Sein Buch ,,Doch meine Seele hat Narben“, erzählt die Geschichte von Niusia Horowitz, die schon als Kind mit ihrer Familie nach Auschwitz deportiert wurde. Er setzt sich für die Aufklärung, die wahre, grauenhafte Aufklärung über die Verbrechen der Nazis ein. ,,Erinnern für die Zukunft“, ist sein Motto.
Reiner Engelmann berichtete uns über zahlreiche Lebensgeschichten verschiedener Holocaustüberlebender. Die grausamen Schandtaten, können nicht ansatzweise in ein paar Doppelstunden Geschichtsunterricht unserer heutigen Generation nahegebracht werden. Wir waren nach der Lesung schockiert darüber, was wir alles noch gar nicht wussten.
Es gab einige Tatsachen/ Informationen, die uns besonders im Kopf geblieben sind. Zum Beispiel die Nutzung der Überreste jüdischer Opfer. Angefangen mit ihren Koffern mitsamt deren Wertsachen, die sie in Auschwitz für ,,ein neues Leben“ bräuchten, die dann direkt nach „Kanada“ transportiert wurden. Kanada waren Lager, in welchen die Wertgegenstände der Deportierten gelagert wurden. Man nannte sie Kanada, weil die Häftlinge das Raubgut als Symbol für Reichtum mit dem Land Kanada in Verbindung brachten. Selbst die Asche der verbrannten Opfer wurde als Dünger auf den Feldern um die Konzentrationslager herum verwendet. Aus den Haaren, welche ihnen nach der Selektion abgeschnitten wurden, wurden Strümpfe hergestellt. Goldzähne wurden ihnen gezogen und später zu Goldbarren geschmolzen. Wenn Juden besonders schöne Tattoos hatten, wurde ihnen die Haut bzw. ein Teil dieser abgezogen und z.B. als Lampenschirme benutzt. In fast allen Fällen starben die Häftlingen aus diesem Grund.

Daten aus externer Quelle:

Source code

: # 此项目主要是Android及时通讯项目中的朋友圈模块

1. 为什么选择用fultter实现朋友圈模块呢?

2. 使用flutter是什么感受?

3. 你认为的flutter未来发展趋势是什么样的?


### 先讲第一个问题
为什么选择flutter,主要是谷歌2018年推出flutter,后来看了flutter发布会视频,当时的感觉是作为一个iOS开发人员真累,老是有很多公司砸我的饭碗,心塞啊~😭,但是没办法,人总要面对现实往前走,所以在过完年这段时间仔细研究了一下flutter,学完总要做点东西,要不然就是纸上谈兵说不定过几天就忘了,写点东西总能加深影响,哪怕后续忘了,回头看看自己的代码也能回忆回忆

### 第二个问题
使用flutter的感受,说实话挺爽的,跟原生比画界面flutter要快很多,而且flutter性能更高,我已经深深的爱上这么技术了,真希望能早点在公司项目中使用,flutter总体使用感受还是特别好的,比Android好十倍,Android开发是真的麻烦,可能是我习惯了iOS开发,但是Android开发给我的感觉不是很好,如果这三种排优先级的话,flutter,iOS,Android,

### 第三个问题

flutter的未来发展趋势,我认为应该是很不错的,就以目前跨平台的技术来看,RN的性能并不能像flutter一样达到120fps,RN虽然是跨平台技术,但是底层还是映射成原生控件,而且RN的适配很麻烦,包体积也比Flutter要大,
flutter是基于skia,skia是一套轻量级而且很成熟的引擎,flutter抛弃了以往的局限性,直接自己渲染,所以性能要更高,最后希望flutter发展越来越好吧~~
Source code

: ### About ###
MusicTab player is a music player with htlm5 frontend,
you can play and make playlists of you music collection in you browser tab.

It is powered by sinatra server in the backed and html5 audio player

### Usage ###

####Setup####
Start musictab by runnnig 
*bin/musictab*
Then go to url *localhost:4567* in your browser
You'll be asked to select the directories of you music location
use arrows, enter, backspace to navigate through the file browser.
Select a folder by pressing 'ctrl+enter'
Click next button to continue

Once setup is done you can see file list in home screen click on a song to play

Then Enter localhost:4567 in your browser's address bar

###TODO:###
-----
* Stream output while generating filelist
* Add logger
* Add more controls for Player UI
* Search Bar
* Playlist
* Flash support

Einmal habe ein Häftling Geschrei gehört und einem SS-Mann Bescheid gegeben. Es war ein Baby, welches im KZ zur Welt gekommen war. Es wurde von dem SS-Mann an den Beinen genommen und mit dem Kopf an eine Stange geschlagen. Als wäre es ein Objekt. Da muss man sich die Frage stellen, wie viel Hass ein Mensch in sich tragen muss, damit er so etwas kaltblütiges tun kann. Dies ist nur ein Beispiel für viele weitere Gewalttaten.
Hinzu kommen die hygienischen Umstände. Angefangen damit, dass die Menschen auf den Transporten Richtung KZ oder Arbeitslager, wenn überhaupt, nur einen Eimer als Toilette hatten. Die Reise ging meist mehrere Tage und man hatte nicht viel Platz in diesem engen, finsteren, stickigen Viehwagon.
Aber all dies ist nur ein Bruchteil des Geschehens.
Nachdem Herr Engelmann mit Vorlesen fertig war, erzählte er uns noch von seinen eigenen Besuchen in Auschwitz und Birkenau – wie auch über die Gespräche mit den ZeitzeugInnen. Eine davon, Niusia Horowitz, durften wir selbst in Krakau treffen. Sie erzählte uns ebenfalls über ihre persönlichen Erfahrungen, was uns alle sehr berührt hat. Denn trotz alledem, saß sie vor uns und erzählte uns von ihren Narben.
Zum Schluss möchten wir Herrn Reiner Engelmann einen großen Dank und ein großes Lob aussprechen, dass er uns diese sehr gewinnbringende Möglichkeit geboten hat und sich für diese Geschichte, die nie in Vergessenheit geraten darf, so sehr einsetzt. Dazu möchte ich noch hinzufügen, dass wir uns wünschen würden, häufiger Lesungen von Herrn Engelmann an unserer Schule zu bekommen, da das für alle ein großer Zugewinn ist.